Monday, March 24, 2014

It's worth a shot.

My old man horse, Pistol has heaves. Usually changes in the season trigger his episodes and it is heartbreaking to be able to hear him breathing from across the yard. The first nice day of the year I got out of my pickup and I could just hear his wheezing breaths and it about made me cry. He is probably the best trained, and most reliable horse in our pasture so it sucks to see him suffering. So it is back to his medicine in his grain. I had called the vet and he said that if it ever gets really bad, he will give us some steroids to try.
In addition to the weather actually being nice, we had put out a new bale to the ponies and it didn't really seem that bad, but it also may have had an affect on Pistol's breathing. 9 times out of 10 he has his face buried in the middle of the bale, and that really isn't' the best thing for his breathing.
 So I started reading up on Cinch Net Slow Feeders by Cinch Chix. From what I read it sounded like exactly what I needed. Not only does it help with horses with heaves, it helps with these issues

  • horses that a prone to colic
  • hard keepers
  • senior horses
  • ulcers
  • herd aggression
  • Super easy to put on!
  • reducing waste

Yes Please. I've got a few of these going on in my pasture. There have been studies done by the University of Minnesota that said these slow feed nets, help drastically reduce wasted hay, which helps save money, which means more money for more horse things.

I'd be lying if I said I didn't cringe when paying for the net. But after receiving it, and how easy it was to put on, I am happy with my decision to buy it.

At first the horses weren't really sure what to do. Well mostly Duke was unsure of things. He was concerned with what the hell was going on to his all you can eat buffet. So he chased around the other two because that is what you do in unfamiliar situations.

But in no time, everyone settled down and realized that the hay was just fine, the net wasn't going to eat them, and it was just a bit trickier to get at their food. But I haven't noticed them struggling one bit to get at the hay. A friend of mine did say that she had trouble with her horses losing weight after she started using hers, but so far, so good with my boys. Pistol was the first to dive in, unsurprisingly, and then George joined in and then finally Duke. 

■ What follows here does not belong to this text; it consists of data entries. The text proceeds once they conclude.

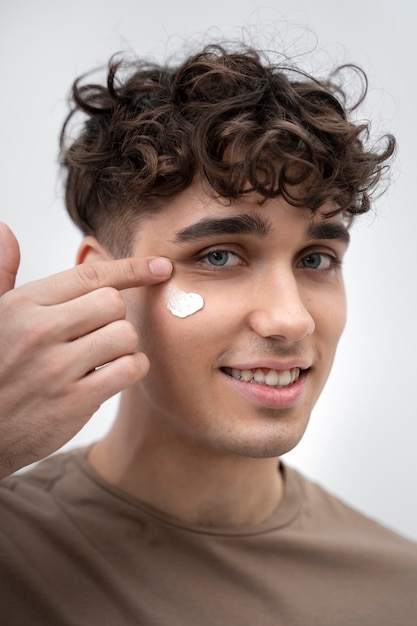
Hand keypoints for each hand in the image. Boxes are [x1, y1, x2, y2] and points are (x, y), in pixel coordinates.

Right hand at [0, 223, 171, 477]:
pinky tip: (111, 375)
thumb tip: (6, 231)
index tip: (159, 267)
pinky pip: (128, 369)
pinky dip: (130, 370)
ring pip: (125, 335)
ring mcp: (57, 368)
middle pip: (113, 303)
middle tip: (98, 333)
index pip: (89, 275)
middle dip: (115, 317)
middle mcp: (39, 331)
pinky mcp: (74, 402)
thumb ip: (1, 273)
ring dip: (124, 345)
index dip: (131, 269)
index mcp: (22, 305)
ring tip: (102, 356)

Less than 24 hours later they had all put a pretty nice dent into the bale. I was actually surprised at how much they got accomplished in such a short time. The net is obviously holding up wonderfully too. I am always kind of skeptical about things like this, but so far I am VERY happy with the purchase. Any post purchase anxiety is gone too. Especially since right around the bale feeder, there isn't wasted money   hay scattered around. 

And finally I decided to include this image of the most beautiful horse in the entire world. Please don't all jump at once and throw cash offers to me... 


  1. Hope he starts doing better with breathing!

    As for George.....what was the price we were talking about on facebook? :))

  2. Heaves is horrible. Glad the net is working out - it seems very durable.

  3. We use nets too (we just buy cheap hockey nets and lace them together!) and LOVE them. There's a heaves horse at our barn as well, and it's improved hugely since he went on the net system. We also like to (because we love extra labor) stuff two bales into a net laced shut and give it to them. It's a great boredom buster as they move them all over the place, toss them to try to get the good leafy stuff to fall out, and keeps them moving. :) Glad you love your nets too!